The Case for Filter Pane plus Base Measures

The main advantage of this approach is reusability. We require fewer measures since, for all our metrics, we start with the same base measure and apply our context using the filter panel. This keeps the model relatively clutter-free as we need to write fewer measures.

For developers coming from a SQL background, this concept is easier to understand: using a filter in the filter pane is equivalent to using a WHERE clause, keeping this part of the logic separate from the main computation.

Finally there is more flexibility in this approach. The opportunity for analysts to self-serve is greater. They can use the base measures and then create their own metrics by applying their own filters in the filter panel.

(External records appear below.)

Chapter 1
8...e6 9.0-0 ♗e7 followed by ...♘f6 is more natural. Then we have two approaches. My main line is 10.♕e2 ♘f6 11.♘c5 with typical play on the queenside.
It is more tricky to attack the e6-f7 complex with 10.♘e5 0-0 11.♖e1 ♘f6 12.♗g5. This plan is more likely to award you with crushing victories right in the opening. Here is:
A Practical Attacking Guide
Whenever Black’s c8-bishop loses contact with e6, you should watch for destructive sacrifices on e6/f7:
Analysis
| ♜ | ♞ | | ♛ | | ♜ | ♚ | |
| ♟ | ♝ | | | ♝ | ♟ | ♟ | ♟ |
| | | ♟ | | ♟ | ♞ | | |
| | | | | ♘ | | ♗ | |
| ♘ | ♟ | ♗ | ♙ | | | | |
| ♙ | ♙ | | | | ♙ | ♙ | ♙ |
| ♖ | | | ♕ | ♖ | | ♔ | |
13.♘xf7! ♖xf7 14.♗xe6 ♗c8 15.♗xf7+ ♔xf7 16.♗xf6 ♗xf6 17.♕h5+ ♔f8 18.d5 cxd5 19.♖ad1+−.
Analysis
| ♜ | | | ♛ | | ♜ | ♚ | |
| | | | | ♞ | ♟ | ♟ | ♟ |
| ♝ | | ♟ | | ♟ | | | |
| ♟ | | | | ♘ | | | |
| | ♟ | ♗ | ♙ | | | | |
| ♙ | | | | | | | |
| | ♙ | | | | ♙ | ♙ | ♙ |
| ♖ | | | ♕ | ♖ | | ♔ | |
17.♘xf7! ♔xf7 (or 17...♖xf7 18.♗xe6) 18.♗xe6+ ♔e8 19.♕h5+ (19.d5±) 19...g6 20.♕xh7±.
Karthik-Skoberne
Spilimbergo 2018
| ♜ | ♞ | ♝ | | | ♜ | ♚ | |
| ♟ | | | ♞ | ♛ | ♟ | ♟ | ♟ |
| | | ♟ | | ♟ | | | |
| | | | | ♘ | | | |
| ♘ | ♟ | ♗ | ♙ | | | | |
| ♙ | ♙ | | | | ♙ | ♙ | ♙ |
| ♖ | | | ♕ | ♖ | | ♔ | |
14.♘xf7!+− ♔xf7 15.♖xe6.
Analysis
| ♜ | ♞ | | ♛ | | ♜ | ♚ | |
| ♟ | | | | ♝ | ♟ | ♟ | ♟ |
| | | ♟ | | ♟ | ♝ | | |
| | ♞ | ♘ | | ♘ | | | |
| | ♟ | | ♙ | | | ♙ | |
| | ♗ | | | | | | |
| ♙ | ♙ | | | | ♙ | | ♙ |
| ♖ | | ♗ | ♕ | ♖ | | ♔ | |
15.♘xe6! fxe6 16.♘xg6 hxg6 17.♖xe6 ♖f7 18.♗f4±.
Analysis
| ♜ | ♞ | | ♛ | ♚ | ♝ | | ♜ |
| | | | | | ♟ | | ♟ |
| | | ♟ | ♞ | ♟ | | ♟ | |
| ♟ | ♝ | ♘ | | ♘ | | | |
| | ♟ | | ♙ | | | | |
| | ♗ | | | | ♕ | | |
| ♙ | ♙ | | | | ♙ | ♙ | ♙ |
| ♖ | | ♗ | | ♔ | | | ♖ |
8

The Pragmatist vs The Purist

As with so many things Power BI the correct answer on which to use is "it depends"!!

For enterprise level reports where reliability, auditability and interactivity matter with different views of the same data using buttons and bookmarks I would lean towards explicit measures. In this scenario I feel like maintainability is easier, the explicit nature of the measure means it is more robust to any changes or further development in the report. And additionally it is easy to understand what the measure returns.

For production reporting, I feel like explicit measures are the way to go.Trust and clarity in the report matter more to the end user than whether you have a neat and tidy model.

It doesn't take long for any Power BI report to suddenly have a lot of measures which do similar things. I would therefore caution against using an approach solely because it is more "reusable". My own opinion here is that rather than trying to limit the number of measures in the model, we should embrace the fact there is no hard limit to the number of measures which gives us the flexibility to achieve what we need much more quickly. However I would wholeheartedly recommend full commentary and documentation of measures in any case (See Using the Power BI Description Box for more details)

Fewer measures looks cleaner in the model but if the logic is hidden in filter panes, you've traded visible complexity for invisible complexity. Or put more starkly, would you rather have 50 well-named, well-documented measures or 10 cryptic measures plus 40 hidden filter pane settings scattered across 20 visuals?

However, the base measure + filter pane method has its place. For ad hoc exploration or analyst-driven (throw-away) reporting the simplicity of this approach is preferred to explicit measures. The ability to use the base measure and add your own limitations using the filter panel is exactly what you need in these scenarios.

Takeaway

Next time you get faced with the explicit measure or filter pane choice, ask yourself: "am I building a one-off analysis, or am I building a production-level, trustworthy artefact?".

The answer to that question will inform you which approach is best suited to your situation.